#### [Directions]
Without changing a single character, copy every record below.

#### [Data excerpts]
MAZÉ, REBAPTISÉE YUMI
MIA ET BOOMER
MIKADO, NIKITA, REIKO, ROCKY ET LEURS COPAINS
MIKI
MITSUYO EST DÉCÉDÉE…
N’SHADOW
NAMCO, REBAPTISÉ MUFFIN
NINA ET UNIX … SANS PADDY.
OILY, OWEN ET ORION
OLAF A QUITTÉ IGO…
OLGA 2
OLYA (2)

#### [Answer box]
MAZÉ, REBAPTISÉE YUMI
MIA ET BOOMER
MIKADO, NIKITA, REIKO, ROCKY ET LEURS COPAINS
MIKI
MITSUYO EST DÉCÉDÉE…
N’SHADOW
NAMCO, REBAPTISÉ MUFFIN
NINA ET UNIX … SANS PADDY.
OILY, OWEN ET ORION
OLAF A QUITTÉ IGO…
OLGA 2
OLYA (2)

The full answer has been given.